EXERCISE DIRECTIONS: Scan the records for the string "data"; copy each line where it occurs.

Source texts of formatted documents
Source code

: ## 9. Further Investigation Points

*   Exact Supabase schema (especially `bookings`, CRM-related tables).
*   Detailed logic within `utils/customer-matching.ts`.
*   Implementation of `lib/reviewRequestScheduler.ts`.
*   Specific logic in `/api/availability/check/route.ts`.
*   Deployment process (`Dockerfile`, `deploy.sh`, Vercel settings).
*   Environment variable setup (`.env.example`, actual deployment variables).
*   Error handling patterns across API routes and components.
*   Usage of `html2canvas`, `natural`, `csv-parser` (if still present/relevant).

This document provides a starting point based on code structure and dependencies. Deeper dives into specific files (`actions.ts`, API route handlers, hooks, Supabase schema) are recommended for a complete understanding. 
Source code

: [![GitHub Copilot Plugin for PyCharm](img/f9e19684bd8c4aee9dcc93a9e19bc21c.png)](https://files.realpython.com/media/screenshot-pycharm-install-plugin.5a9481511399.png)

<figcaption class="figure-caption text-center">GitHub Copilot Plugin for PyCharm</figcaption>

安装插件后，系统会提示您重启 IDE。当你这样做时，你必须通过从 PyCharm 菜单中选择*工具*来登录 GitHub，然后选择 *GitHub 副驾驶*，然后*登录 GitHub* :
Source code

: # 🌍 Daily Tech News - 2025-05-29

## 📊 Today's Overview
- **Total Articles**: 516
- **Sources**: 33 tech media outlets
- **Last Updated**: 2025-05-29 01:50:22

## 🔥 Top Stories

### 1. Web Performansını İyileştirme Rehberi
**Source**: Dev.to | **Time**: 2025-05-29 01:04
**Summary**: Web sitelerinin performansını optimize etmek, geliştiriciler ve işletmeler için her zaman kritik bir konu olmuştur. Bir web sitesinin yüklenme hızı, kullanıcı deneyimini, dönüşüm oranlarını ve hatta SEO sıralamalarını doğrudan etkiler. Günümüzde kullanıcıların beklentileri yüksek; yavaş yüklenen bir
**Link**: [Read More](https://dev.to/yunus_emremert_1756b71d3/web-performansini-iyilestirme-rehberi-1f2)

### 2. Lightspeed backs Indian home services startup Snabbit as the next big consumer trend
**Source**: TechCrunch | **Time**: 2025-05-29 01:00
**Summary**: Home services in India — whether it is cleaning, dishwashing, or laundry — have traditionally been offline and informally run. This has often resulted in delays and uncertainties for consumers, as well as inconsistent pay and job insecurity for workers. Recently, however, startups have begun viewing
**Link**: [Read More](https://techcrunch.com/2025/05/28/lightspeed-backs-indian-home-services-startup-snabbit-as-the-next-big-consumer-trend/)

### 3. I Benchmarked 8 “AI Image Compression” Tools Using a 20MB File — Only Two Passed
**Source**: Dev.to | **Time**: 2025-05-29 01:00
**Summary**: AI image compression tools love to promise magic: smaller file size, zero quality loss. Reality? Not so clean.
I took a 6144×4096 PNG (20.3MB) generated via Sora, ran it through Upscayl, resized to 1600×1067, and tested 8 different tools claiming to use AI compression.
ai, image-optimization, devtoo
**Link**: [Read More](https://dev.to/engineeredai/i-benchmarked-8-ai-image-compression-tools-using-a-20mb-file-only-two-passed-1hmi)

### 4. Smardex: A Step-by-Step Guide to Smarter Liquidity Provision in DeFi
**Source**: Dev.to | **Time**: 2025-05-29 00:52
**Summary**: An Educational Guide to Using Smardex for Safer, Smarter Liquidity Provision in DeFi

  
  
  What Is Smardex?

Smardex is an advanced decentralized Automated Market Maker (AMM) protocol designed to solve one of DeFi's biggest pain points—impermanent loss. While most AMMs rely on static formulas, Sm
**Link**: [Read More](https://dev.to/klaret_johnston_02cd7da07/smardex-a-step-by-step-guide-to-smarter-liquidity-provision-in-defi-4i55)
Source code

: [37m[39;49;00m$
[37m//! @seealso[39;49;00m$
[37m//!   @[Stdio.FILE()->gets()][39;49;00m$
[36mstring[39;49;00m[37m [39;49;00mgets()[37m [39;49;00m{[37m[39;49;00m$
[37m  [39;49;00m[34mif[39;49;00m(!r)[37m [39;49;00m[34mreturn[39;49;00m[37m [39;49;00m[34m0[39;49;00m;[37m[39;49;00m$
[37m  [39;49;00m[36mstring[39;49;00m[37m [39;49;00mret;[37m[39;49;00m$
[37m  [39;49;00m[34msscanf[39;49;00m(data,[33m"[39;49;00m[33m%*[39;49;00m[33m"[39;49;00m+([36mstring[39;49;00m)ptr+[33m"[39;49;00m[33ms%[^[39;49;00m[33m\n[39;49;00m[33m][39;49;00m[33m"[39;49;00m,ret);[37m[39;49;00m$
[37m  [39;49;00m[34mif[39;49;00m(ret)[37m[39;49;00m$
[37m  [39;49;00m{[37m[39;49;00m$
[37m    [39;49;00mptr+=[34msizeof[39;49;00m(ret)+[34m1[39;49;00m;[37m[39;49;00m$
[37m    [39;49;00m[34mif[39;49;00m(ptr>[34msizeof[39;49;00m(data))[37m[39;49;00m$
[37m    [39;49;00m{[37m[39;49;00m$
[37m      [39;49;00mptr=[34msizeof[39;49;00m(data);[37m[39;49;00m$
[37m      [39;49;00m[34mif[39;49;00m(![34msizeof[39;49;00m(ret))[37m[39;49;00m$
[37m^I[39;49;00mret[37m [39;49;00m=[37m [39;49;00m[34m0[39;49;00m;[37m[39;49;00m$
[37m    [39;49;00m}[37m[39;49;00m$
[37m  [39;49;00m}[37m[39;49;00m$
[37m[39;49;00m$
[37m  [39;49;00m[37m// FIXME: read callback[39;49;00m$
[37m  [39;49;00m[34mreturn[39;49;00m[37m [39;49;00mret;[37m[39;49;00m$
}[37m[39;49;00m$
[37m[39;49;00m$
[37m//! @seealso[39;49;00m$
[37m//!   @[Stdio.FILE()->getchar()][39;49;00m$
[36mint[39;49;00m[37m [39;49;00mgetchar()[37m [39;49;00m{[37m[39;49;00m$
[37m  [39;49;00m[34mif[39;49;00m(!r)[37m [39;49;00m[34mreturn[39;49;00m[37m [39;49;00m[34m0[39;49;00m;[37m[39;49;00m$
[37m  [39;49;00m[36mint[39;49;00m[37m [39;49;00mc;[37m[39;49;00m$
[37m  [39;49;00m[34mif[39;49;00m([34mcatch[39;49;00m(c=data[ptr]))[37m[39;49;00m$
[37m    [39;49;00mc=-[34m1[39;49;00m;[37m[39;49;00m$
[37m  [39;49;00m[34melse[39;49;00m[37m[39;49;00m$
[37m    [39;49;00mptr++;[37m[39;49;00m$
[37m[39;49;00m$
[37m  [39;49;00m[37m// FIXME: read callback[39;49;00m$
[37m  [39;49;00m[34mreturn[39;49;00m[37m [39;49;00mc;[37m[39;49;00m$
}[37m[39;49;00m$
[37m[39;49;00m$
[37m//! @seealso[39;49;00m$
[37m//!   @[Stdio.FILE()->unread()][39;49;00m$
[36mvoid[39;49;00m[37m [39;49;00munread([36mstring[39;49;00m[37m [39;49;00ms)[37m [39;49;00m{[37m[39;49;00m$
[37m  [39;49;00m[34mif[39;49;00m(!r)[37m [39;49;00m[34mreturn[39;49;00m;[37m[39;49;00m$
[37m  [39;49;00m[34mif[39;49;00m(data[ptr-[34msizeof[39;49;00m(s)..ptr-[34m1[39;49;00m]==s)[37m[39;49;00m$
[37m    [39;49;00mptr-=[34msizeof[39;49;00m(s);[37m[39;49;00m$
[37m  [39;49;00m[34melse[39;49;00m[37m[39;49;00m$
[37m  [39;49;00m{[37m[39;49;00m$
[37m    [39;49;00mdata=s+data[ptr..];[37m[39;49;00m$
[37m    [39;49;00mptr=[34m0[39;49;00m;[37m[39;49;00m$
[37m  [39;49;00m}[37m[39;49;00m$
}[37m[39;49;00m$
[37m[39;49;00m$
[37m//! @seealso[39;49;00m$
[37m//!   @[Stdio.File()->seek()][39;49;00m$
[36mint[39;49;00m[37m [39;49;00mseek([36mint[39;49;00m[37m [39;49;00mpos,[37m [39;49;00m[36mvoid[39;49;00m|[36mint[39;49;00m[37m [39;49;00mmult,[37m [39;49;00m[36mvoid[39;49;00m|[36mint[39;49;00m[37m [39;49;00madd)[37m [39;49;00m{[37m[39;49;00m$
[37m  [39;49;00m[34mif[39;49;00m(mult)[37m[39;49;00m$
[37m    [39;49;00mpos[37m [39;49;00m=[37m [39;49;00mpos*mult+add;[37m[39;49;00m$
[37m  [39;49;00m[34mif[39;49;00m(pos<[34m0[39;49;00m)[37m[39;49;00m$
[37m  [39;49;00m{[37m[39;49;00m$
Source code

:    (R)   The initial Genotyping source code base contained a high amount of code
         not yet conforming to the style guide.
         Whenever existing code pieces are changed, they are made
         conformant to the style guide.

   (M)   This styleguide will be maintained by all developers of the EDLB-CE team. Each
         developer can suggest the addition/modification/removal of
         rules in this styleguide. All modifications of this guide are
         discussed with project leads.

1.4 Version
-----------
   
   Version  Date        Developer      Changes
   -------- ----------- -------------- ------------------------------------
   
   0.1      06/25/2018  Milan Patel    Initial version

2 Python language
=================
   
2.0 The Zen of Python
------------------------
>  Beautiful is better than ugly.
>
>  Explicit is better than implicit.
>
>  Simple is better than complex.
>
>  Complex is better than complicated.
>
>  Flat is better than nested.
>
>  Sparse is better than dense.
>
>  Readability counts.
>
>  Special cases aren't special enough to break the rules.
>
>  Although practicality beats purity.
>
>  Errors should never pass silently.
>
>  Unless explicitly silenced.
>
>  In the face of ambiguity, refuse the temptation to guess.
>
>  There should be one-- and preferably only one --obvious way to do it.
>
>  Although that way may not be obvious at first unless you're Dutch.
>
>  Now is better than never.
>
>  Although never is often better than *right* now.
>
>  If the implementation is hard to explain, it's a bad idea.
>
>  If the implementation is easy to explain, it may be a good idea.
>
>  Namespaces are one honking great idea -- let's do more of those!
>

SOLVED PROBLEM:
[37m  [39;49;00m[34msscanf[39;49;00m(data,[33m"[39;49;00m[33m%*[39;49;00m[33m"[39;49;00m+([36mstring[39;49;00m)ptr+[33m"[39;49;00m[33ms%[^[39;49;00m[33m\n[39;49;00m[33m][39;49;00m[33m"[39;49;00m,ret);[37m[39;49;00m$
[37m    [39;49;00m[34mif[39;49;00m(ptr>[34msizeof[39;49;00m(data))[37m[39;49;00m$
[37m      [39;49;00mptr=[34msizeof[39;49;00m(data);[37m[39;49;00m$
[37m  [39;49;00m[34mif[39;49;00m([34mcatch[39;49;00m(c=data[ptr]))[37m[39;49;00m$
[37m  [39;49;00m[34mif[39;49;00m(data[ptr-[34msizeof[39;49;00m(s)..ptr-[34m1[39;49;00m]==s)[37m[39;49;00m$
[37m    [39;49;00mdata=s+data[ptr..];[37m[39;49;00m$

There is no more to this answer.